Hi Sven, thanks for the input, plausible concerns.
The following seems to work just fine (in the sense that it gave results
that were validated with other estimation methods). Apart from the xmax
operator, it has a density with branches.
catch mle logl = check ? log(A1+A2+A3) :NA
series res = Depvar - lincomb(Reglist,bcoeff)
scalar m = xmax(a,b)
series dens1 = (res >= -b)*(res <= a - m)
series dens2 = (a - m< res)* (res <= m-b)
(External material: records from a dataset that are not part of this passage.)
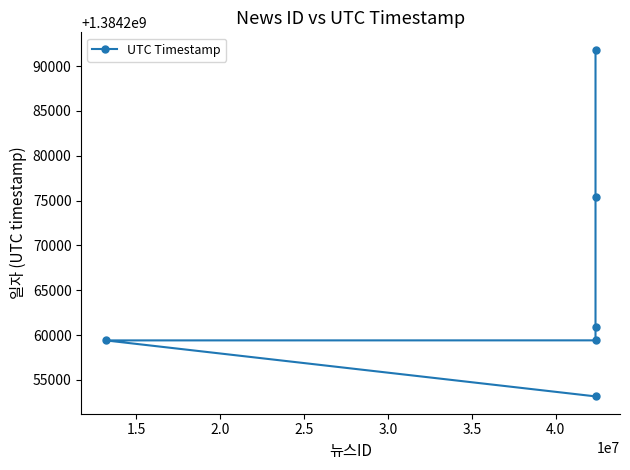

What is the value of the 2nd point from the left?

1384253153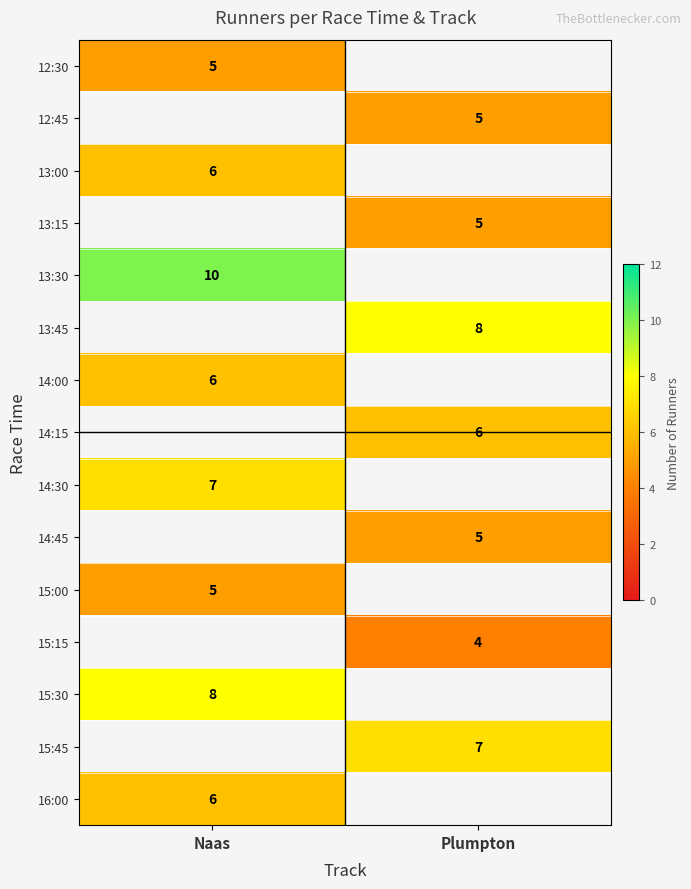

Is the value of 13:30 at Naas greater than the value of 15:00 at Naas?

Yes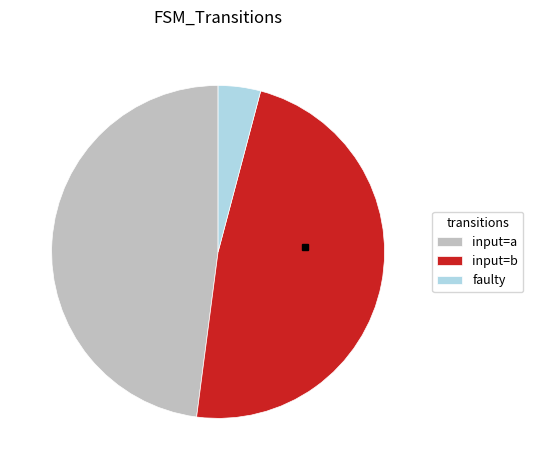

True or false: faulty accounts for 4% of the total.

True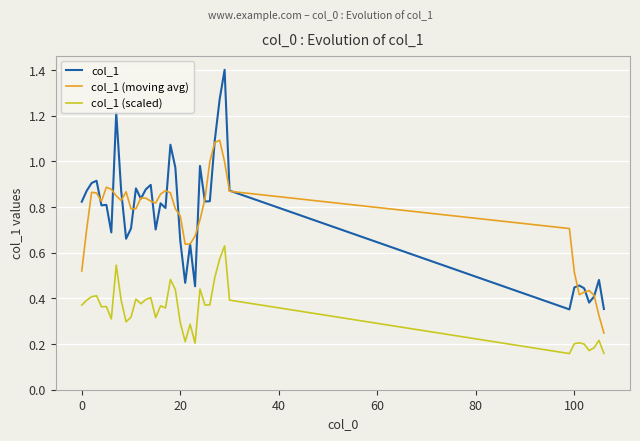

What is the maximum value shown in the chart?

1.4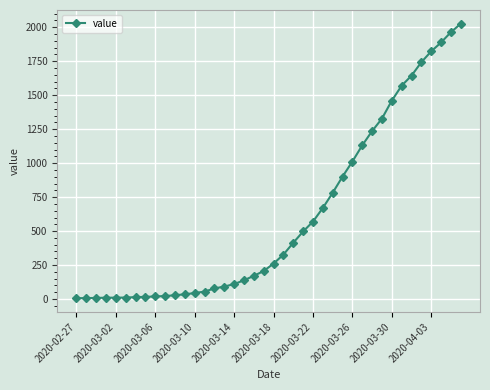

What is the maximum value shown in the chart?

2026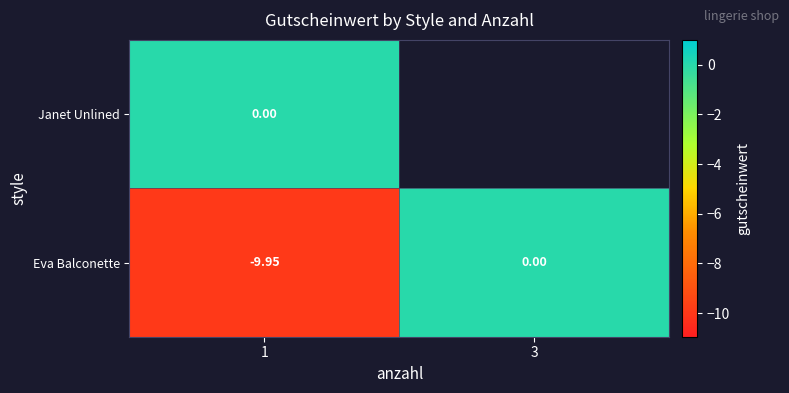

Is the value of Janet Unlined at 1 greater than the value of Eva Balconette at 1?

Yes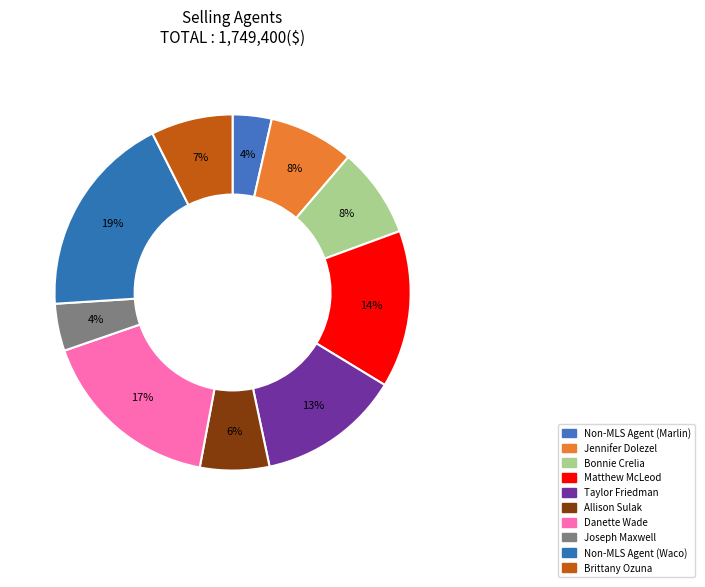

How many segments does this pie chart have?

10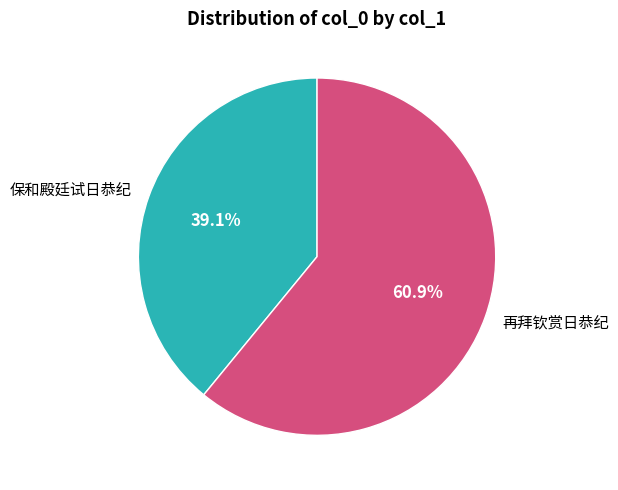

The 再拜钦赏日恭纪 slice represents 61% of the pie. True or false?

True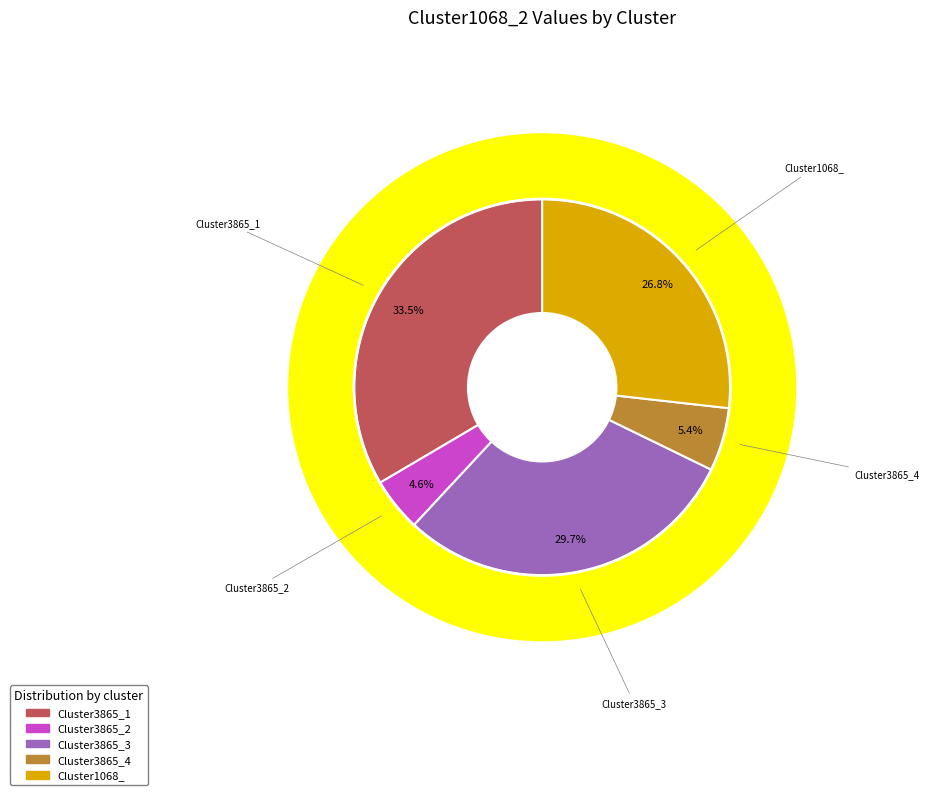

Which category has the smallest portion of the pie?

Cluster3865_2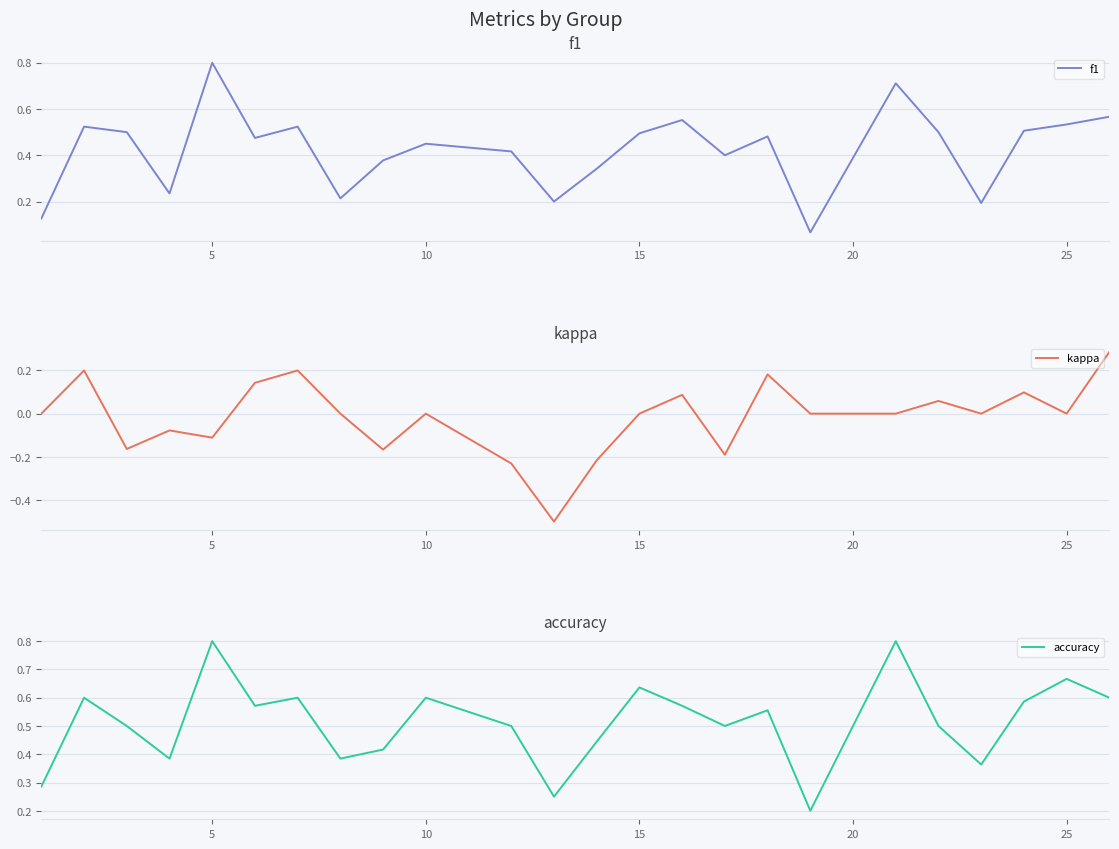

The f1 series shows 0.8 at 5. True or false?

True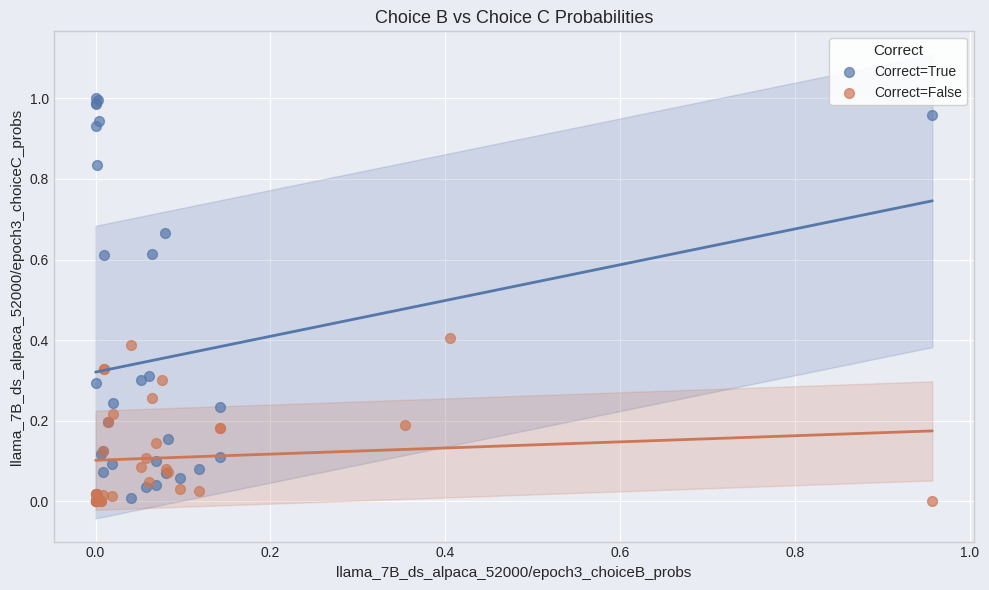

Which series contains the highest Y value?

Correct=True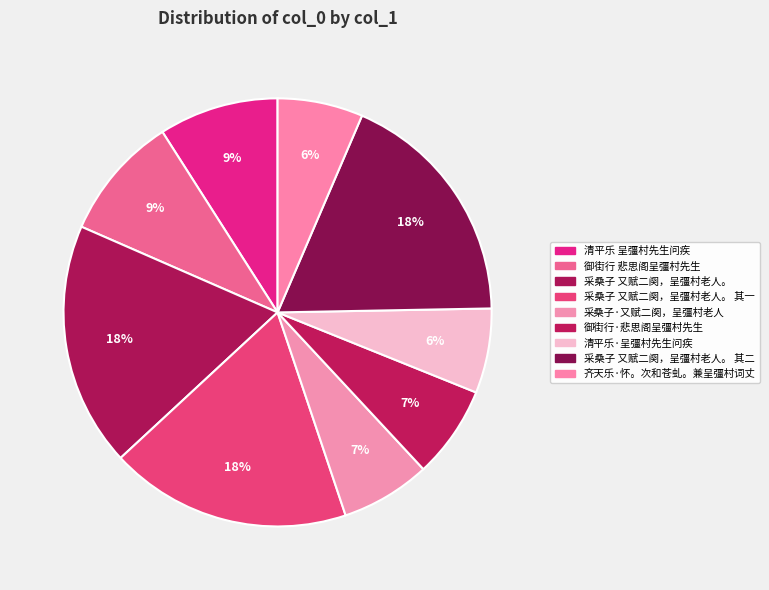

Which category has the smallest portion of the pie?

清平乐·呈彊村先生问疾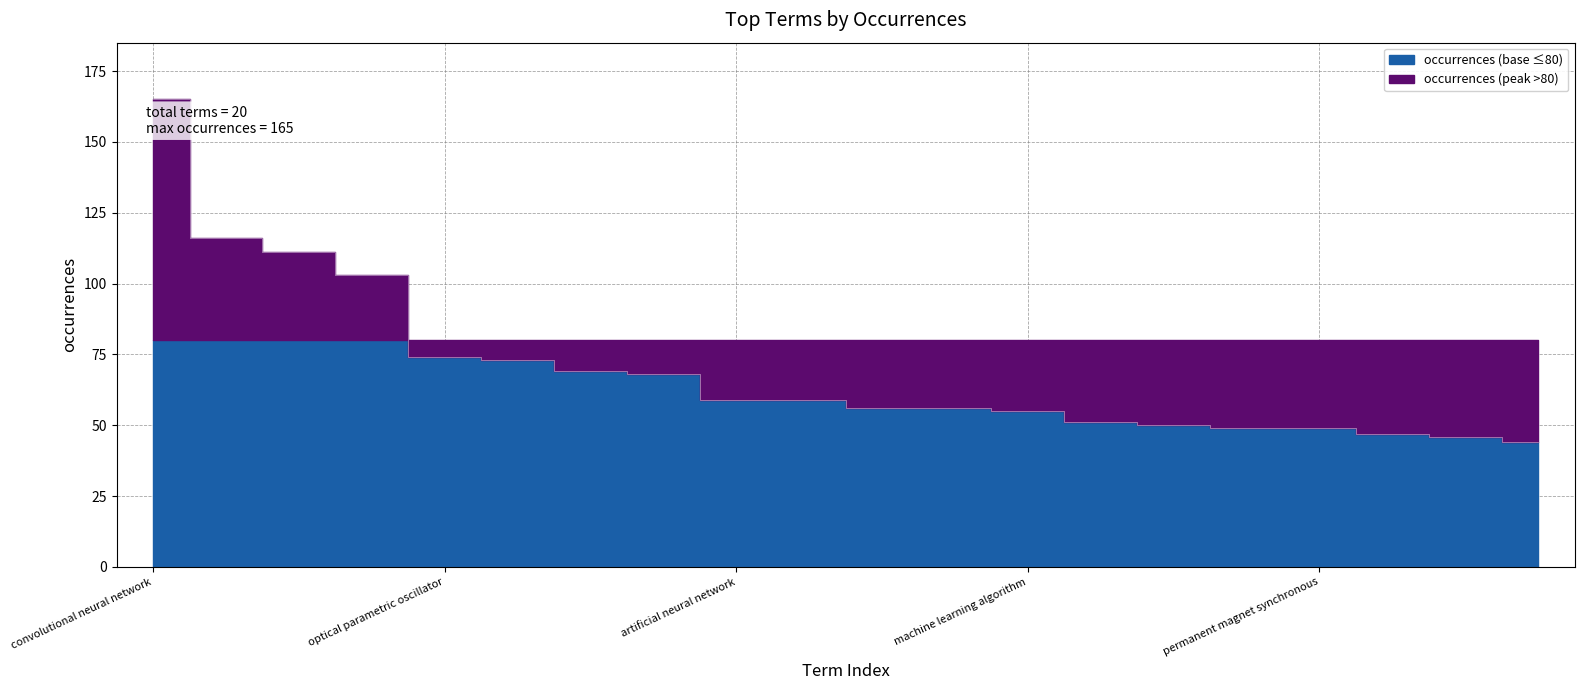

Reading left to right, extract all data points from this chart.

165	116	111	103	74	73	69	68	59	59	56	56	55	51	50	49	49	47	46	44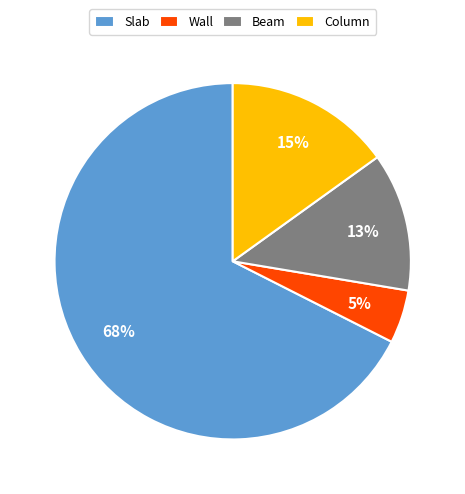

To the nearest percent, what is the combined percentage of Slab and Wall?

72%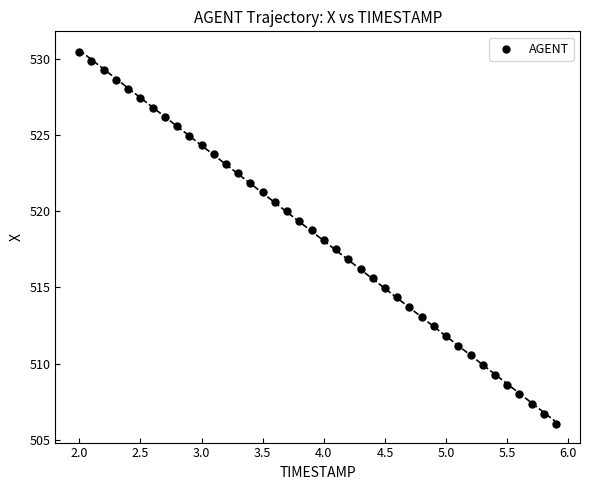

What is the range of Y values (max minus min)?

24.4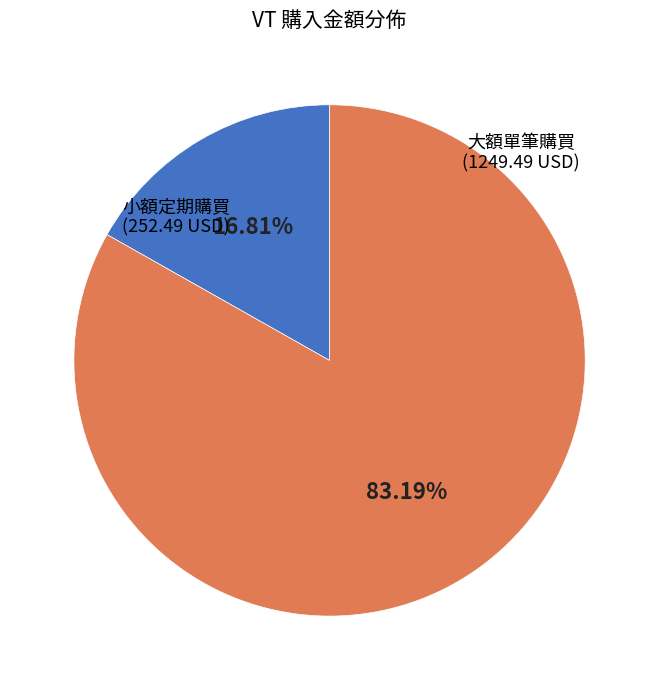

How many segments does this pie chart have?

2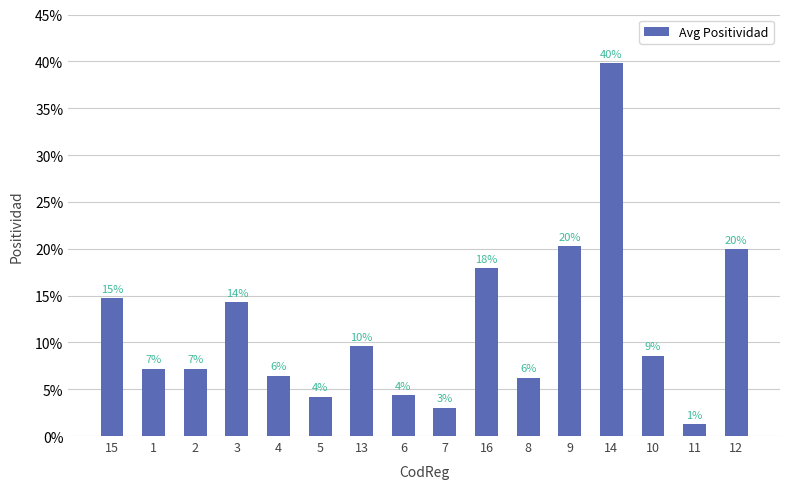

Are the bars horizontal?

No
series dens3 = (res > m-b)*(res <= a )
series d2 = (a-res)/(a*b)
series d4 = (b+res)/(a*b)
series A1 = dens1*d4
series A2 = dens2*(1/m)
series A3 = dens3*d2
scalar check = (a>0) && (b>0)
params bcoeff a b
Alecos Papadopoulos PhD
Athens University of Economics and Business
Am 20.02.2020 um 21:37 schrieb Alecos Papadopoulos:
Good evening. Will the mle command in gretl have any compatibility
problem if in the likelihood some of the parameters under estimation
appear also inside binary min and max operators
Spontaneously I'm skeptical, not because of any gretl limitations, but
because a min/max choice always means a discontinuity where derivatives
break down etc. So it doesn't look like a well-behaved problem for
"smooth" optimization. Maybe you would need a kind of switching algorithm.
But I may well be missing something, other input much appreciated.